Ada beberapa bentuk program induksi
yang bisa diterapkan oleh perusahaan, bisa melalui program pelatihan
pasca-penempatan, atau bisa dilakukan seperti yang ada di maskapai nomor satu
di Indonesia, PT Garuda Indonesia Airlines (GIA). Di GIA sudah ada satu jabatan
yang mengelola budayanya yang akrab dikenal sebagai FLY-HI, yang merupakan
singkatan dari eFficient and effective, Loyalty, customer
centricitY, Honesty, dan Integrity. Dalam pengelolaan
budaya tersebut, GIA menggunakan beberapa metode untuk menanamkan budaya atau
induksi kepada karyawan baru dan juga kepada karyawan lama. Untuk karyawan
baru, GIA memberikan program pelatihan yang memperkenalkan FLY-HI, dengan
tujuan karyawan tersebut memahami cara kerja berbasis budaya untuk meningkatkan
kepuasan pelanggan dan menaikkan citra perusahaan. Selain itu, GIA juga
menyelenggarakan kompetisi budaya yang dikemas dengan berbagai lomba yang
berkaitan dengan nilai-nilai terkadung dalam FLY-HI. Melalui cara ini, karyawan
baru dan karyawan lama akan bisa terus mengingat nilai-nilai budaya perusahaan
dan juga bisa melihat aplikasi nyata dari bentuk budaya tersebut. Selain itu
juga GIA memasang media cetak yang berisikan nilai-nilai budaya FLY-HI agar
bisa menjadi pengingat bagi setiap karyawan yang melihatnya.
Lalu bagaimana dengan perusahaan yang
tidak mendasari perilaku organisasinya dengan budaya? Perlukah dilaksanakan
induksi bagi karyawan? Jawabannya tentu sangat perlu.
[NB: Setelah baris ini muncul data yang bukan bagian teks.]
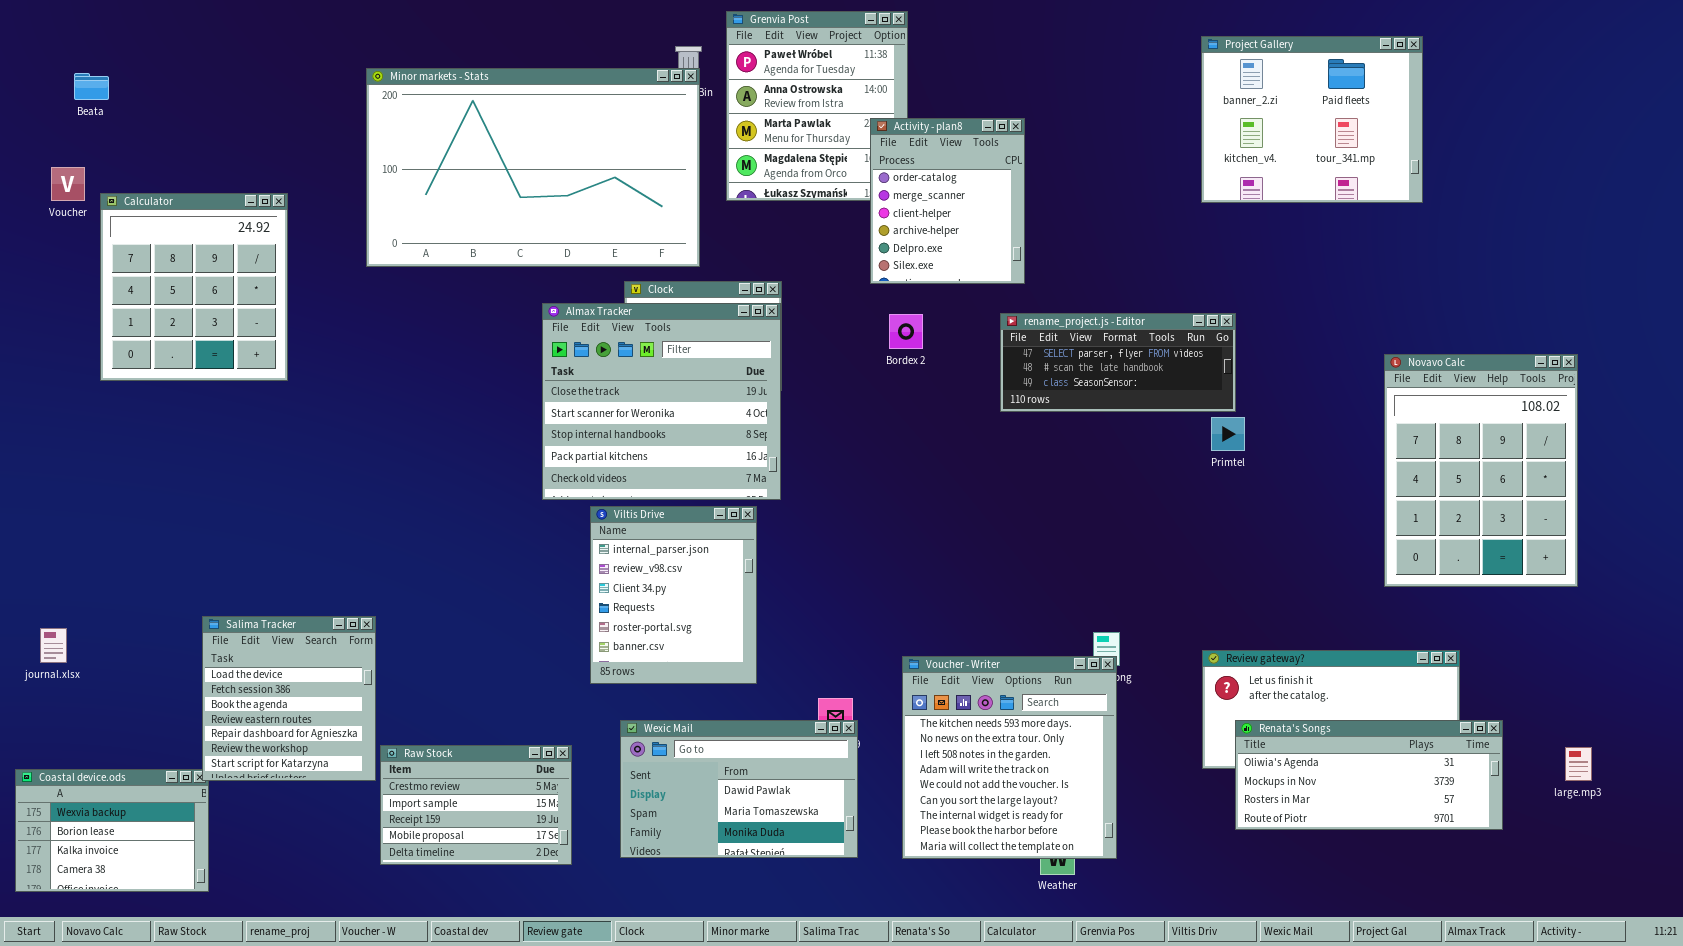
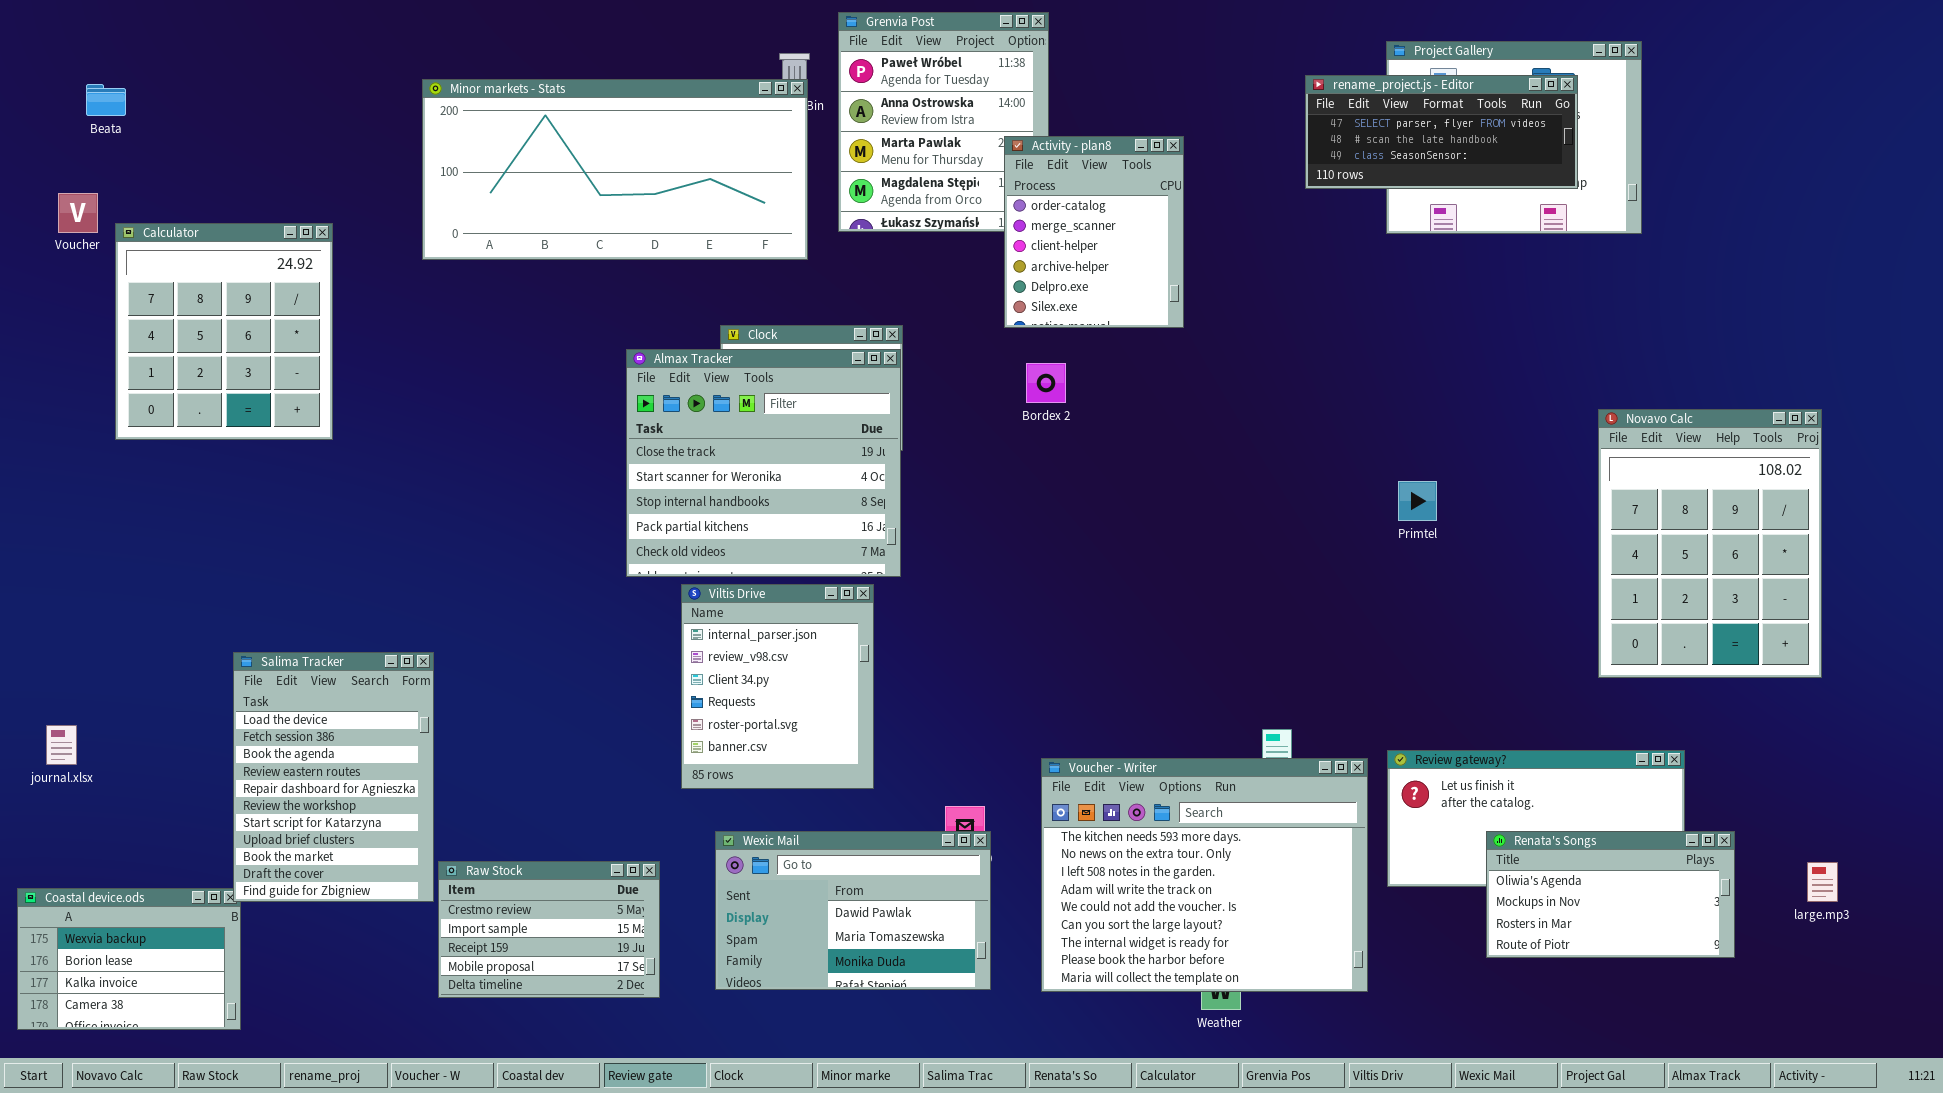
Minor markets - Stats: [366,68,700,267] -> [422,79,808,260], resized
rename_project.js - Editor: [1000,313,1236,412] -> [1305,75,1578,189], moved
Salima Tracker: [202,616,376,781] -> [233,652,434,902], resized
Voucher - Writer: [902,656,1117,859] -> [1041,758,1368,992], resized
Renata's Songs: [1235,720,1503,830] -> [1486,831,1735,958], resized

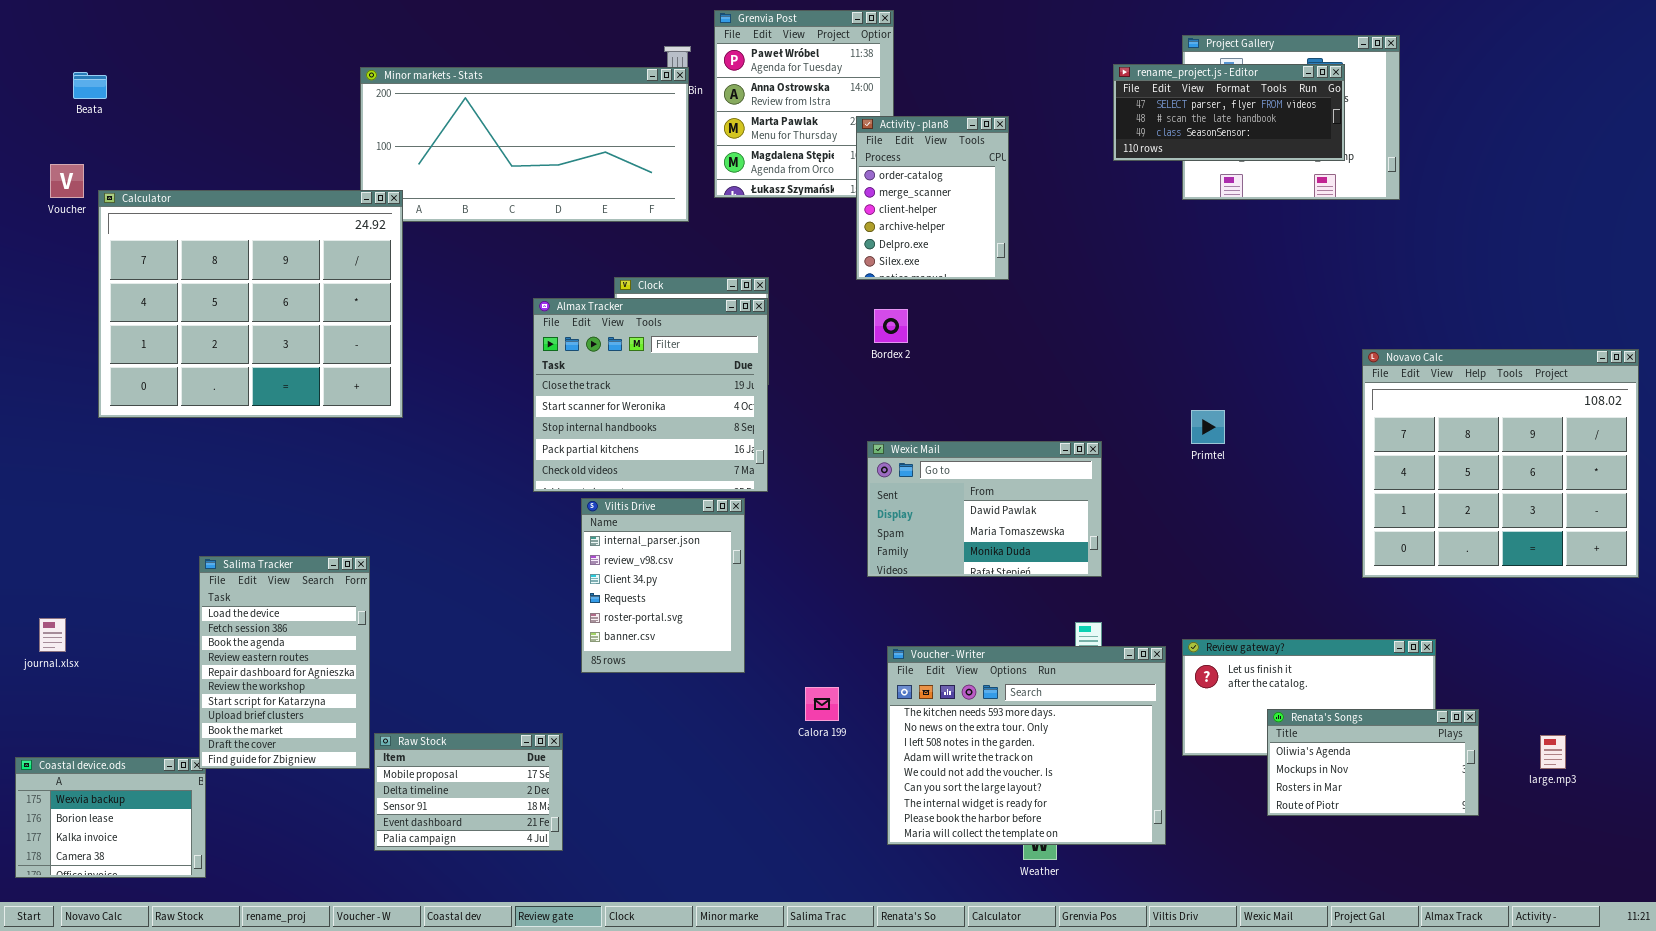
Calculator: [115,223,333,440] -> [98,190,403,418], resized
Novavo Calc: [1598,409,1822,678] -> [1362,349,1639,578], resized
Wexic Mail: [715,831,991,990] -> [867,441,1102,577], moved
Raw Stock: [438,861,660,998] -> [374,733,563,851], scrolled down 3 rows

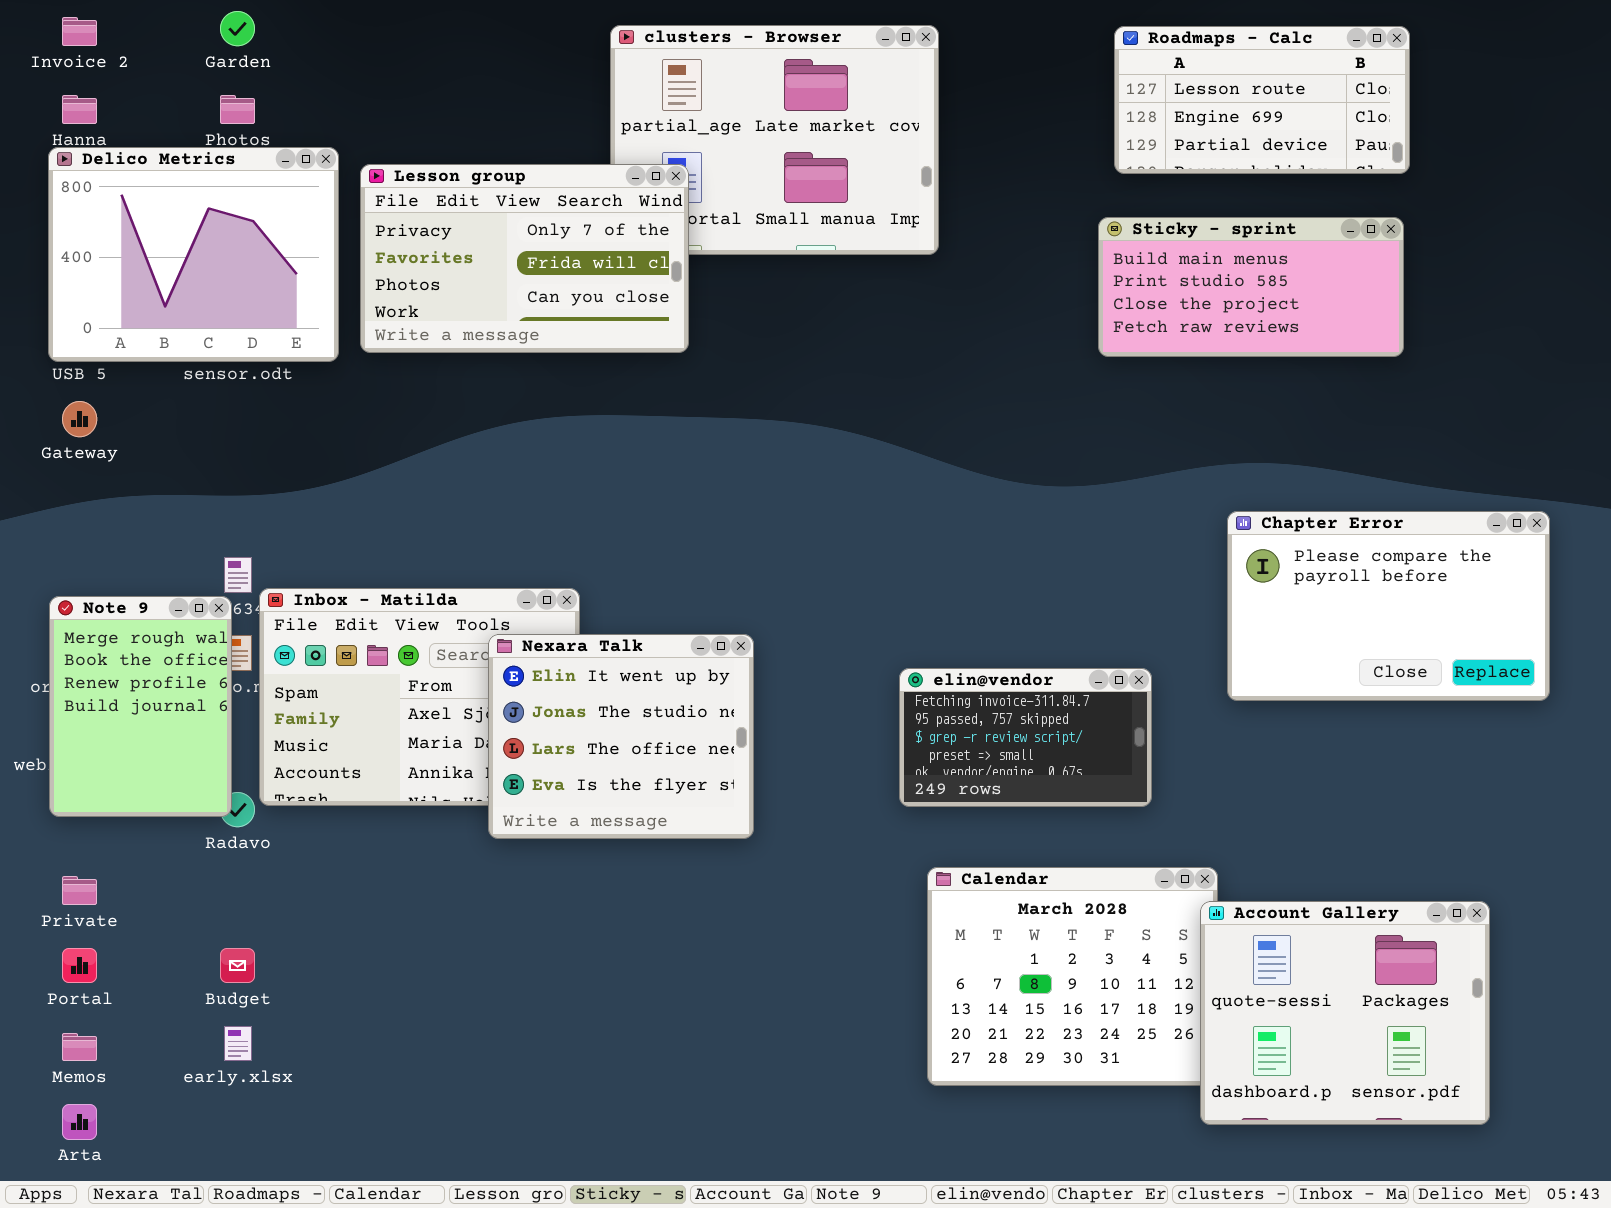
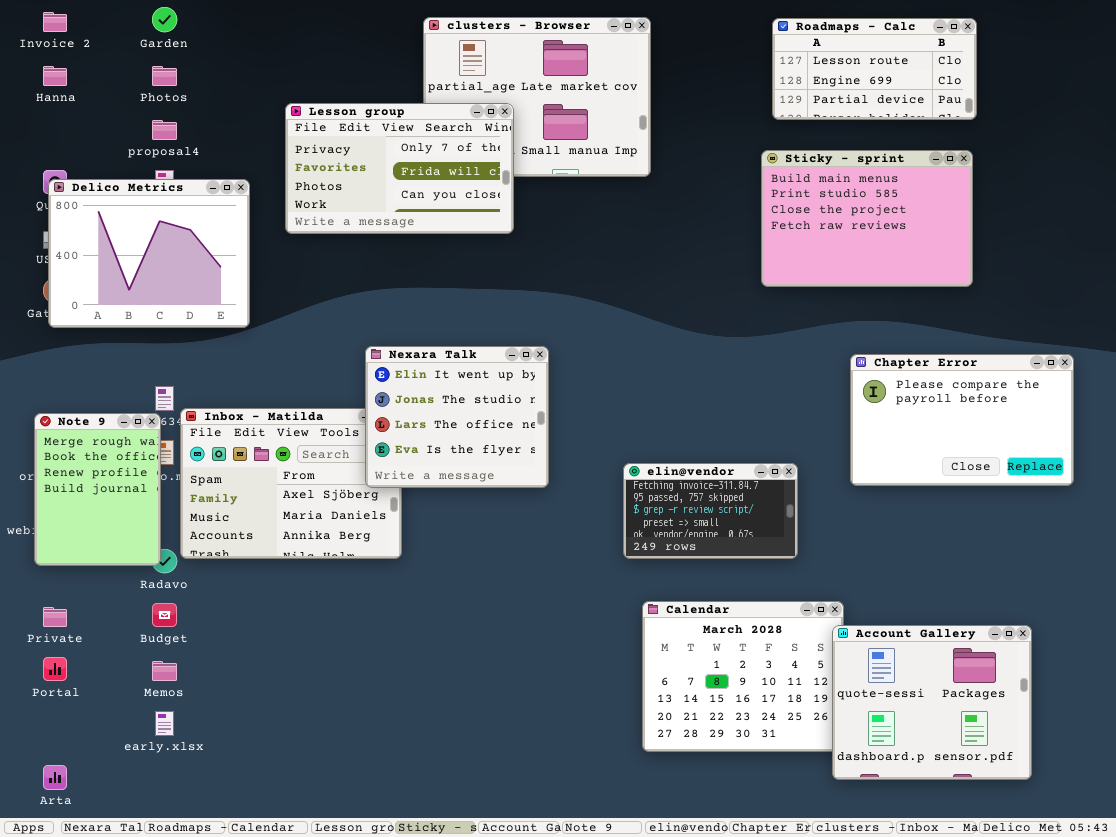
Delico Metrics: [48,147,339,362] -> [48,179,250,328], moved
Lesson group: [360,164,689,353] -> [285,103,514,234], moved
Sticky - sprint: [1098,217,1404,357] -> [761,150,973,287], resized
Nexara Talk: [488,634,754,839] -> [365,346,549,488], moved
Budget: [220,948,255,983] -> [152,603,177,627], moved
Memos: [62,1033,97,1061] -> [152,661,177,681], moved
Meski secara tertulis
perusahaan tidak memiliki budaya, namun secara kasat mata perusahaan menunjukkan
budaya tertentu yang tergambar dari perilaku kerja karyawannya. Sebut saja di
salah satu perusahaan cat asal Jepang di Indonesia yang belum memiliki nilai
dan budaya perusahaan, perilaku organisasinya tidak berdasar pada nilai
tertentu, namun secara perlahan karyawan baru akan melihat budaya yang tertanam
melalui kebiasaan yang dilakukan oleh karyawannya saat melakukan pekerjaan.
Program induksi yang diberikan bisa
berbentuk pengenalan kerja, pengenalan tiap divisi perusahaan, dan yang penting
pengenalan visi dan misi perusahaan, supaya karyawan dalam perilaku kerjanya
sejalan dengan perusahaan dalam mencapai tujuan bersama. Dari situlah karyawan
akan dengan cepat saling belajar satu sama lain saat melakukan dan mengahadapi
masalah dalam pekerjaan. Induksi karyawan sejatinya bukan hanya menanamkan
budaya perusahaan, tapi secara mendasar untuk memberikan pemahaman kepada
karyawan baru untuk lebih kenal dengan sistem kerja yang ada di perusahaan,
yang ke depannya bisa membantu pencapaian tujuan besar perusahaan secara
efektif.
Secara sederhana, induksi karyawan dilakukan
seperti halnya mendidik pola tumbuh kembang anak. Ibarat mengisi kolam yang
kosong dengan air dan ikan, maka dengan cepat ikan akan berenang dari satu sisi
ke sisi lain untuk beradaptasi dan mengenali lingkungan seisi kolam. Perusahaan
harus mampu mewadahi karyawannya baik yang baru ataupun yang lama untuk terus
bisa memahami perusahaan secara menyeluruh dan menjadi saksi tumbuh besarnya
perusahaan bersama karyawan yang berbudaya.